Ahí fue el delirio, el descojonen tremens que acertó a intercalar alguno entre carcajada y carcajada. Ahí no se excusaron de regocijarse ni las patas de la mesa. Ahí el Pulcro, histriónico, sofocado por su alegría convulsiva, se caló el sombrero de copa hasta más abajo de los ojos. La bufonada llevó el jolgorio a extremos epilépticos.

—Que me meo —retozaba la chica de la mandarina en el pecho, añadiendo así más leña al incendio de risas.

En el otro extremo de la mesa, Genaro Zaldúa, sudoroso, lívido de felicidad, se carcajeaba con espasmo, agarrándose el abdomen como para evitar que se le cayera al suelo. Josu Ruiz, por el contrario, con la cara crispada al modo de a quien le aqueja un dolor insoportable, expresaba su alegría en silencio, meneando los hombros arriba y abajo. Me vino de pronto a las mientes la figura obesa de Checho Aizpurua y pensé: ahora estará rezando de rodillas, no sabe lo que se pierde. El jolgorio empezaba a remitir, cuando lo reavivó involuntariamente un chaval sentado a mi izquierda, a quien al par de un golpe de risa se le disparó por las narices un moco de dimensiones caballunas. Quién vertía lágrimas de alborozo; quién, por la misma razón, cabeceaba en señal de haberse quedado sin fuerzas. Acá, muerto de risa, se quejaba uno de dolor de vientre; allá enrojecía otro, con la boca abierta de par en par, por falta de aire.
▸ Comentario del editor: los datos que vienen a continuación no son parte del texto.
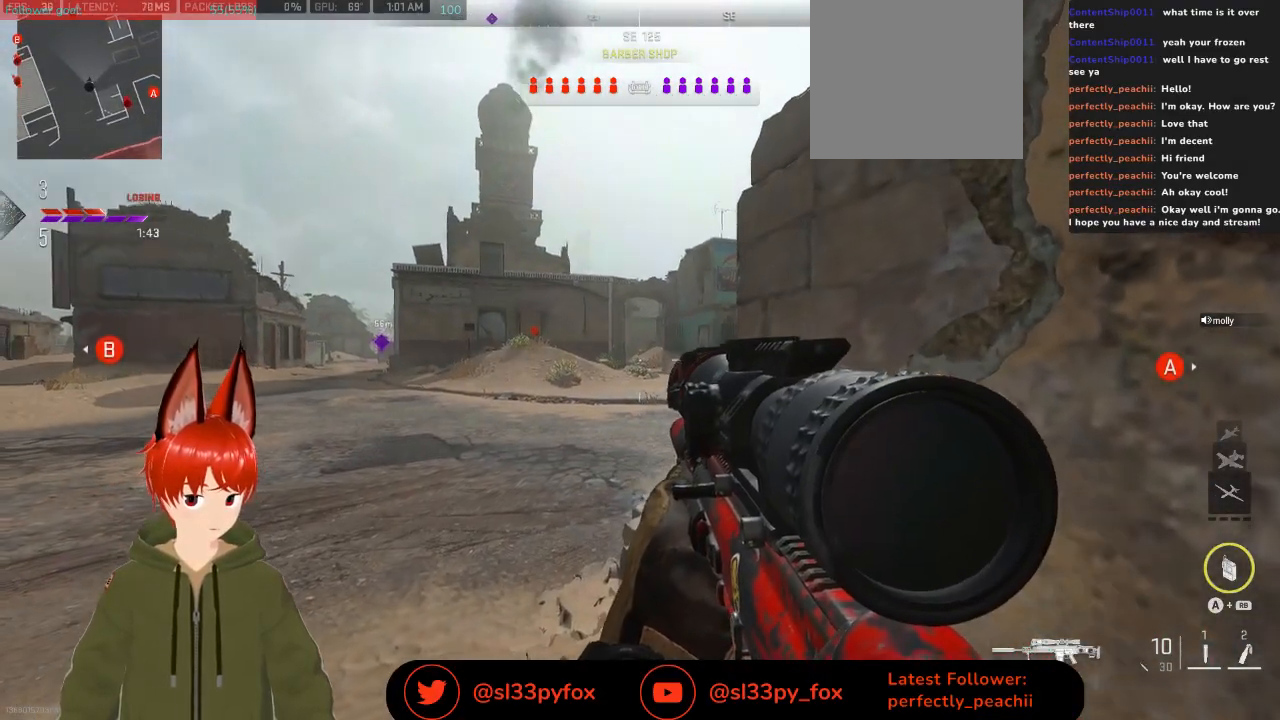
{"buttons": [], "left_stick": "up-right", "right_stick": "center", "events": []}
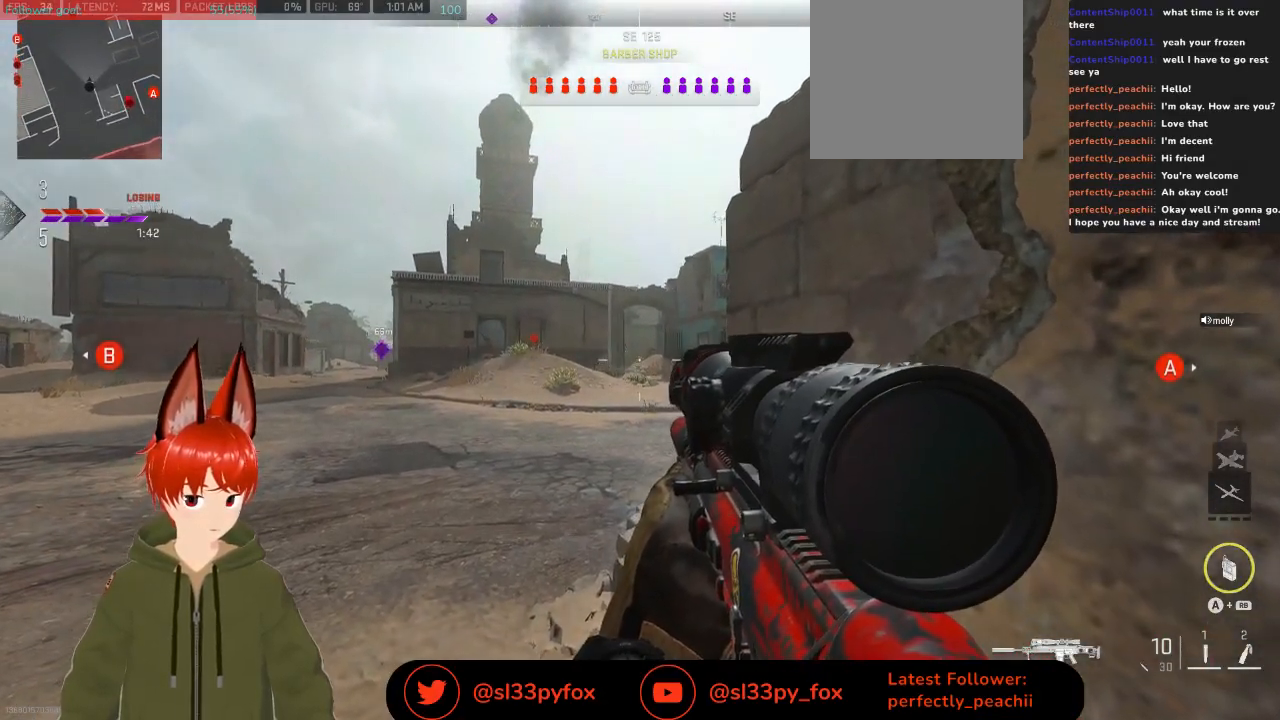
{"buttons": ["L2"], "left_stick": "center", "right_stick": "up", "events": [[133, "left_stick", "center"], [467, "L2", "down"], [467, "right_stick", "up"]]}
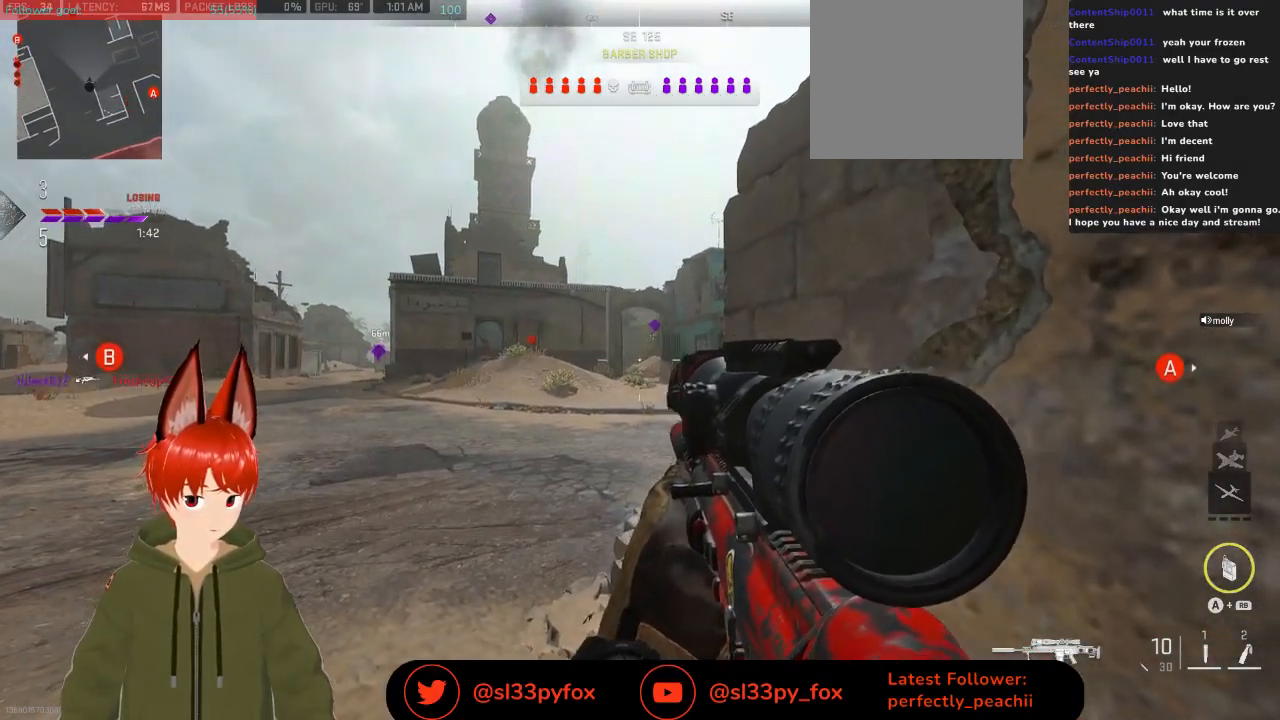
{"buttons": ["L2"], "left_stick": "left", "right_stick": "up-left", "events": [[67, "right_stick", "center"], [367, "right_stick", "up-left"], [433, "left_stick", "left"]]}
Y desde todas partes del café la gente observaba a la ruidosa pandilla con sonriente curiosidad, con indulgencia incluso, en que me parecía traslucirse vivo deseo de sumarse a nuestro júbilo. Erguido en medio de aquella algarabía, el pobre Resbaladizo, serio primero, luego tibiamente sonriente, otra vez serio y en todo instante corrido, no pudiendo disimular por más tiempo su desánimo, recogió cuidadosamente su hoja de papel y con gesto contrito volvió a tomar asiento. Aviesamente le invitó Genaro a proseguir la lectura del soneto. Resbaladizo rehusó sin levantar la mirada del mantel. Josu Ruiz, que se había incorporado para dirigirse una vez más a la barra en busca de coñá, le pidió perdón en nombre de todos. Pienso que debió de ser entonces cuando, compadecido del muchacho, resolvió pagarle en secreto la consumición. Este, no obstante las humillaciones recibidas, aún permaneció por espacio de media hora en su asiento junto a Genaro, lo mismo de encogido y silencioso que cuando a raíz de la farsa de la Coca-Cola, Josu Ruiz había decretado sin contemplaciones su expulsión. Pensaba yo que al pobre diablo le faltaba valor para marcharse, temeroso de que si se levantaba de la silla alguno repararía en él y le dirigiría la palabra para hacerle una nueva vejación. Su problema resultó, sin embargo, de una especie bien distinta de la psicológica. El muchacho no tenía dinero para pagar lo que había consumido.

Devuelto a la mesa por el camarero, que acababa de impedirle la huida, Resbaladizo —las pupilas veladas por un destello lacrimoso— pidió prestados los diez, quince o veinte duros, ya no me acuerdo, que costaba su bebida. Genaro no tuvo piedad.

—Cojonudo, tío. ¿Y ahora cómo huevos hacemos nosotros para pirarnos?

Descargó un puñetazo brutal sobre la mesa. Fugazmente se fijaron en mí sus ojos negros, enormes, de búho. Caramba con Pichablanda, me dije.

—Además, no concedemos créditos a yanquis. Arréglatelas como puedas, pardillo. Friega vajilla, barre el suelo; pero, eso sí, haz desaparecer de mi vista cuanto antes tu mantecoso careto.

Y cuando el chaval, libre de su deuda, por fin se hubo marchado, añadió, como hablando para sí:

—Me revientan estos caguetas de los cojones.